§ Actions to take:
1. In the forum thread about the disc mower, which direction should the arrows on the knives point?
2. Reproduce a passage from the disc mower thread word for word, starting with "# Help needed" and going on through "(Jun 30, 2014)".

# Help needed



## Farmer680 (Dec 8, 2013)

Hi i have been mowing my paddock ready for grass hay with a Kuhn disc mower , but when i have finished a few rows i get high spots of grass along the edge of my rows any idea what iam doing wrong, Thank you


----------



## Tx Jim (Jun 30, 2014)

Are you operating disc mower at rated(540 rpm). Do you have frt edge of cutting bar tilted over forward or at least level?


----------



## the farmer 3 (Jul 12, 2021)

is it a 3pt or trailer type mower.? My 3pt mower will drag hay if 3pt is too low .


----------



## the farmer 3 (Jul 12, 2021)

after thinking about this I think some knives may be wrong.

check the arrows on the knives .
They need to point the direction the discs turn.


----------



## the farmer 3 (Jul 12, 2021)

there are right hand knives and left hand knives.

§ Recorded data:

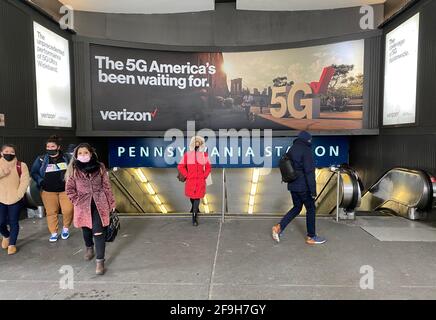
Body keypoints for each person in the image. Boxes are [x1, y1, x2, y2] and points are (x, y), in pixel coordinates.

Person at [65, 143, 116, 275]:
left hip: (100, 203)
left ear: (91, 154)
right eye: (80, 153)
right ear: (76, 156)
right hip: (83, 205)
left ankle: (100, 261)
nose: (83, 155)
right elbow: (69, 189)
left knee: (98, 232)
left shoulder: (100, 167)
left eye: (85, 153)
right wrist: (77, 201)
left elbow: (106, 186)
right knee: (87, 229)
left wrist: (111, 202)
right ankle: (89, 247)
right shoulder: (73, 169)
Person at [272, 131, 326, 245]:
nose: (310, 141)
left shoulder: (292, 149)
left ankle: (279, 227)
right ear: (307, 140)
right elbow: (309, 172)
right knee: (310, 209)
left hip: (292, 185)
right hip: (303, 186)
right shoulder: (306, 150)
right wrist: (313, 191)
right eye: (310, 140)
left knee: (297, 207)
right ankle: (311, 237)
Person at [31, 135, 73, 242]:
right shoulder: (41, 159)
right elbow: (34, 173)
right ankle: (53, 232)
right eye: (48, 147)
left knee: (68, 210)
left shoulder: (66, 158)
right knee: (51, 212)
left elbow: (73, 170)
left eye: (52, 146)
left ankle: (66, 228)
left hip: (65, 190)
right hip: (48, 191)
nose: (50, 148)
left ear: (58, 147)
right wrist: (41, 182)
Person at [0, 144, 30, 255]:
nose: (9, 153)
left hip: (15, 199)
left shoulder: (21, 165)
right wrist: (3, 172)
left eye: (12, 152)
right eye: (6, 151)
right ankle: (6, 235)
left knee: (13, 222)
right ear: (1, 153)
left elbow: (25, 181)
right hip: (1, 198)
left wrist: (18, 195)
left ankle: (12, 244)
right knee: (1, 222)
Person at [177, 136, 211, 226]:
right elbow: (180, 166)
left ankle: (194, 218)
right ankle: (194, 208)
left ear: (201, 144)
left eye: (199, 142)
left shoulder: (204, 155)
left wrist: (204, 176)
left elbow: (208, 168)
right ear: (192, 143)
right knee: (192, 197)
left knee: (197, 198)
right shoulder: (187, 155)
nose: (197, 144)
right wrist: (187, 175)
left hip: (200, 181)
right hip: (191, 181)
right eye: (196, 142)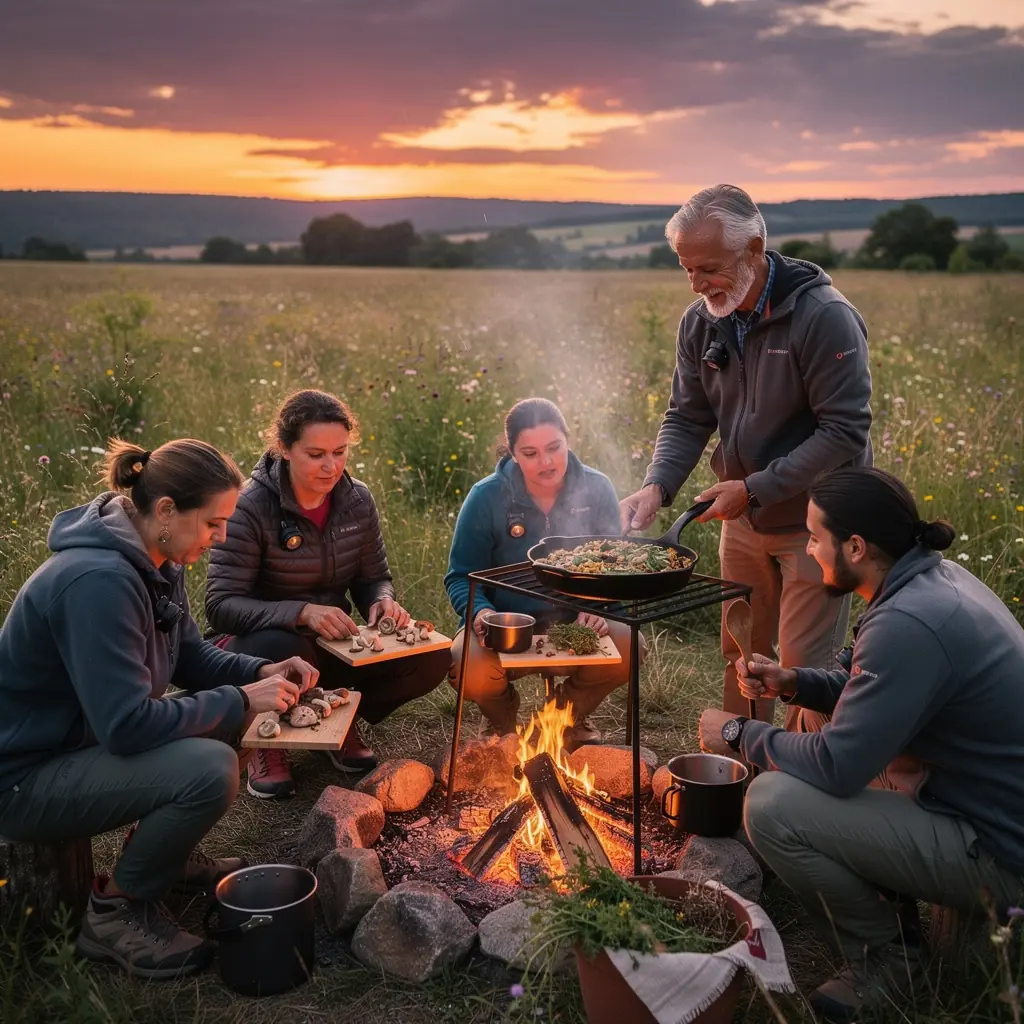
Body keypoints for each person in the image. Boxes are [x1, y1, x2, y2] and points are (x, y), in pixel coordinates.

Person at [698, 467, 1024, 1021]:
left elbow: (838, 767)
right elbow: (864, 684)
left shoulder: (909, 622)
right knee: (808, 721)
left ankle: (891, 956)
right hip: (973, 795)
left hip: (996, 845)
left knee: (771, 805)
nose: (808, 549)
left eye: (814, 537)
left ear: (855, 546)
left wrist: (738, 734)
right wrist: (793, 681)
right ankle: (883, 897)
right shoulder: (925, 579)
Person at [0, 438, 317, 979]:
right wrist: (242, 699)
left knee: (235, 721)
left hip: (79, 743)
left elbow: (190, 656)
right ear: (166, 509)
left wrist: (260, 672)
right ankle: (116, 911)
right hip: (24, 778)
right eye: (213, 523)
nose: (221, 538)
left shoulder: (158, 557)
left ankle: (164, 857)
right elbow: (126, 727)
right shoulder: (98, 582)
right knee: (210, 768)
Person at [619, 183, 873, 728]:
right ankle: (740, 768)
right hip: (743, 519)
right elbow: (687, 417)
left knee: (805, 666)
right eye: (687, 269)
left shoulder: (823, 316)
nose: (696, 283)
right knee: (742, 652)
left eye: (708, 268)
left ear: (753, 249)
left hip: (816, 522)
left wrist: (754, 488)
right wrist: (657, 486)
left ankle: (804, 778)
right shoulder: (701, 321)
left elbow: (845, 430)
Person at [205, 389, 447, 799]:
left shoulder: (357, 499)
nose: (331, 466)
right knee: (285, 644)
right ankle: (264, 735)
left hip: (332, 642)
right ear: (284, 449)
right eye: (316, 454)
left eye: (340, 452)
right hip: (260, 647)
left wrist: (381, 600)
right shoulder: (248, 506)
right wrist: (302, 612)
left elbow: (374, 577)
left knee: (432, 657)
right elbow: (221, 606)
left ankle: (334, 710)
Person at [444, 398, 644, 748]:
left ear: (568, 439)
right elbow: (460, 577)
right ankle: (501, 723)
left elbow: (614, 569)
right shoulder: (485, 497)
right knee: (466, 663)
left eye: (554, 448)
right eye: (531, 453)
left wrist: (598, 608)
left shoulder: (597, 489)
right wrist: (482, 613)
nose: (546, 462)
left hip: (575, 625)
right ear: (512, 453)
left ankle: (566, 716)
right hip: (506, 627)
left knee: (631, 645)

§ Problem solutions:
1. They should point in the direction the discs turn.

2.
# Help needed



## Farmer680 (Dec 8, 2013)

Hi i have been mowing my paddock ready for grass hay with a Kuhn disc mower , but when i have finished a few rows i get high spots of grass along the edge of my rows any idea what iam doing wrong, Thank you


----------



## Tx Jim (Jun 30, 2014)